■ WHAT YOU NEED TO DO:
Reproduce the text of each item below word for word, keeping every line break and character as it stands.
- Opening Delimiter -
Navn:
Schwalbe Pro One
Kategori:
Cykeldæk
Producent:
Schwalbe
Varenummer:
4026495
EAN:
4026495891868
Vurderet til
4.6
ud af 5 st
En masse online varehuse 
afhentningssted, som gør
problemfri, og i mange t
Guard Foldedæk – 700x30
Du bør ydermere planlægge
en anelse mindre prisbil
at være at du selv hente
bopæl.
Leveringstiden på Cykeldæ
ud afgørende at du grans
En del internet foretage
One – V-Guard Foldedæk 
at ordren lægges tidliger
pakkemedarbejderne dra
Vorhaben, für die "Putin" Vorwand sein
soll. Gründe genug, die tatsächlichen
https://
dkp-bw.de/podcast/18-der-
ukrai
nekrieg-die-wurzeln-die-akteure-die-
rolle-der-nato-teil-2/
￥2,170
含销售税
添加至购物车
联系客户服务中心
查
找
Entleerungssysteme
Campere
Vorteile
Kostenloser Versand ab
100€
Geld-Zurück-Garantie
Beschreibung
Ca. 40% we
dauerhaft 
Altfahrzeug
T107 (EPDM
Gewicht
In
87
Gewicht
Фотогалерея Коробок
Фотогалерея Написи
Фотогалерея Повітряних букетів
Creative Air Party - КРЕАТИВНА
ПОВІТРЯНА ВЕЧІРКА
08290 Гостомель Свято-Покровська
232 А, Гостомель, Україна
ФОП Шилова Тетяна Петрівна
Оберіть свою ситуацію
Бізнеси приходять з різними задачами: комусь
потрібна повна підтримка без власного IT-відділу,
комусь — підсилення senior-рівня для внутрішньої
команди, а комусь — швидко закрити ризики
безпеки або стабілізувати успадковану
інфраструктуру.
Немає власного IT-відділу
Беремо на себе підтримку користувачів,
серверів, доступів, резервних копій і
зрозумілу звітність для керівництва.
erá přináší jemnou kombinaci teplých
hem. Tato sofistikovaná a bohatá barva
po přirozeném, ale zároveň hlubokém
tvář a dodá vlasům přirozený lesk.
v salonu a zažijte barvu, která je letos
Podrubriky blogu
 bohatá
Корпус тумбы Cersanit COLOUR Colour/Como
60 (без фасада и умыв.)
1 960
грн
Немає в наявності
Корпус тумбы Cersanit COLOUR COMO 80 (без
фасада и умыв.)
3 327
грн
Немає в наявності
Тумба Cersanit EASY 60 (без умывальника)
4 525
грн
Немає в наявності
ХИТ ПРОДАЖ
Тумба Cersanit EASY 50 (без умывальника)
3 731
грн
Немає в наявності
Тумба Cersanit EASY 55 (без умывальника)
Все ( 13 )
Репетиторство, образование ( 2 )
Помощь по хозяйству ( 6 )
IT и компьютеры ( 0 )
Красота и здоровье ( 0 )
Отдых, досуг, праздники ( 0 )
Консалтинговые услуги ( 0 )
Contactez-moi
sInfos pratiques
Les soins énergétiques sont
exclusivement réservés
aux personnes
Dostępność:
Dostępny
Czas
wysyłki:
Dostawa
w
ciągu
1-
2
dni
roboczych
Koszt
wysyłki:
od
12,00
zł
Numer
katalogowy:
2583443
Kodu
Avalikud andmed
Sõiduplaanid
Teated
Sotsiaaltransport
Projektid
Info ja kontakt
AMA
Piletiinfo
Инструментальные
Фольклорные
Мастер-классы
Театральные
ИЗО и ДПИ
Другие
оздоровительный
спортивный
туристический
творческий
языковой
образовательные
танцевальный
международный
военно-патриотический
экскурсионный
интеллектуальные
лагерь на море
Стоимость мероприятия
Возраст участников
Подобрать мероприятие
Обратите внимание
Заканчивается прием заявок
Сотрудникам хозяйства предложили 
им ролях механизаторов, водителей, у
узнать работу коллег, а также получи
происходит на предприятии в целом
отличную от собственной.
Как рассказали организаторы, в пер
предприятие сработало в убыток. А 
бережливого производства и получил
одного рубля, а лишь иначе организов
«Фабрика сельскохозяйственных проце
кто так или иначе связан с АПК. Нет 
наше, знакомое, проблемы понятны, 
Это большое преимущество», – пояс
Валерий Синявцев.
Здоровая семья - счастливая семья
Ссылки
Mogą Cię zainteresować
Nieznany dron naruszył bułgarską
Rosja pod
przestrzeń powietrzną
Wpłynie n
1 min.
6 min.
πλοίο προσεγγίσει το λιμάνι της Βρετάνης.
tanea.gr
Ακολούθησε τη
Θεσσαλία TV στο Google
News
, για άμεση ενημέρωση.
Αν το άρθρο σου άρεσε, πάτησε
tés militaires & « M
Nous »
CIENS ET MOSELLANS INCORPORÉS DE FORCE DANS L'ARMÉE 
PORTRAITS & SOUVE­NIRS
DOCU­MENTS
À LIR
- Closing Delimiter -
■ RESULT OF THE TASK:
Navn:
Schwalbe Pro One
Kategori:
Cykeldæk
Producent:
Schwalbe
Varenummer:
4026495
EAN:
4026495891868
Vurderet til
4.6
ud af 5 st
En masse online varehuse 
afhentningssted, som gør
problemfri, og i mange t
Guard Foldedæk – 700x30
Du bør ydermere planlægge
en anelse mindre prisbil
at være at du selv hente
bopæl.
Leveringstiden på Cykeldæ
ud afgørende at du grans
En del internet foretage
One – V-Guard Foldedæk 
at ordren lægges tidliger
pakkemedarbejderne dra
Vorhaben, für die "Putin" Vorwand sein
soll. Gründe genug, die tatsächlichen
https://
dkp-bw.de/podcast/18-der-
ukrai
nekrieg-die-wurzeln-die-akteure-die-
rolle-der-nato-teil-2/
￥2,170
含销售税
添加至购物车
联系客户服务中心
查
找
Entleerungssysteme
Campere
Vorteile
Kostenloser Versand ab
100€
Geld-Zurück-Garantie
Beschreibung
Ca. 40% we
dauerhaft 
Altfahrzeug
T107 (EPDM
Gewicht
In
87
Gewicht
Фотогалерея Коробок
Фотогалерея Написи
Фотогалерея Повітряних букетів
Creative Air Party - КРЕАТИВНА
ПОВІТРЯНА ВЕЧІРКА
08290 Гостомель Свято-Покровська
232 А, Гостомель, Україна
ФОП Шилова Тетяна Петрівна
Оберіть свою ситуацію
Бізнеси приходять з різними задачами: комусь
потрібна повна підтримка без власного IT-відділу,
комусь — підсилення senior-рівня для внутрішньої
команди, а комусь — швидко закрити ризики
безпеки або стабілізувати успадковану
інфраструктуру.
Немає власного IT-відділу
Беремо на себе підтримку користувачів,
серверів, доступів, резервних копій і
зрозумілу звітність для керівництва.
erá přináší jemnou kombinaci teplých
hem. Tato sofistikovaná a bohatá barva
po přirozeném, ale zároveň hlubokém
tvář a dodá vlasům přirozený lesk.
v salonu a zažijte barvu, která je letos
Podrubriky blogu
 bohatá
Корпус тумбы Cersanit COLOUR Colour/Como
60 (без фасада и умыв.)
1 960
грн
Немає в наявності
Корпус тумбы Cersanit COLOUR COMO 80 (без
фасада и умыв.)
3 327
грн
Немає в наявності
Тумба Cersanit EASY 60 (без умывальника)
4 525
грн
Немає в наявності
ХИТ ПРОДАЖ
Тумба Cersanit EASY 50 (без умывальника)
3 731
грн
Немає в наявності
Тумба Cersanit EASY 55 (без умывальника)
Все ( 13 )
Репетиторство, образование ( 2 )
Помощь по хозяйству ( 6 )
IT и компьютеры ( 0 )
Красота и здоровье ( 0 )
Отдых, досуг, праздники ( 0 )
Консалтинговые услуги ( 0 )
Contactez-moi
sInfos pratiques
Les soins énergétiques sont
exclusivement réservés
aux personnes
Dostępność:
Dostępny
Czas
wysyłki:
Dostawa
w
ciągu
1-
2
dni
roboczych
Koszt
wysyłki:
od
12,00
zł
Numer
katalogowy:
2583443
Kodu
Avalikud andmed
Sõiduplaanid
Teated
Sotsiaaltransport
Projektid
Info ja kontakt
AMA
Piletiinfo
Инструментальные
Фольклорные
Мастер-классы
Театральные
ИЗО и ДПИ
Другие
оздоровительный
спортивный
туристический
творческий
языковой
образовательные
танцевальный
международный
военно-патриотический
экскурсионный
интеллектуальные
лагерь на море
Стоимость мероприятия
Возраст участников
Подобрать мероприятие
Обратите внимание
Заканчивается прием заявок
Сотрудникам хозяйства предложили 
им ролях механизаторов, водителей, у
узнать работу коллег, а также получи
происходит на предприятии в целом
отличную от собственной.
Как рассказали организаторы, в пер
предприятие сработало в убыток. А 
бережливого производства и получил
одного рубля, а лишь иначе организов
«Фабрика сельскохозяйственных проце
кто так или иначе связан с АПК. Нет 
наше, знакомое, проблемы понятны, 
Это большое преимущество», – пояс
Валерий Синявцев.
Здоровая семья - счастливая семья
Ссылки
Mogą Cię zainteresować
Nieznany dron naruszył bułgarską
Rosja pod
przestrzeń powietrzną
Wpłynie n
1 min.
6 min.
πλοίο προσεγγίσει το λιμάνι της Βρετάνης.
tanea.gr
Ακολούθησε τη
Θεσσαλία TV στο Google
News
, για άμεση ενημέρωση.
Αν το άρθρο σου άρεσε, πάτησε
tés militaires & « M
Nous »
CIENS ET MOSELLANS INCORPORÉS DE FORCE DANS L'ARMÉE 
PORTRAITS & SOUVE­NIRS
DOCU­MENTS
À LIR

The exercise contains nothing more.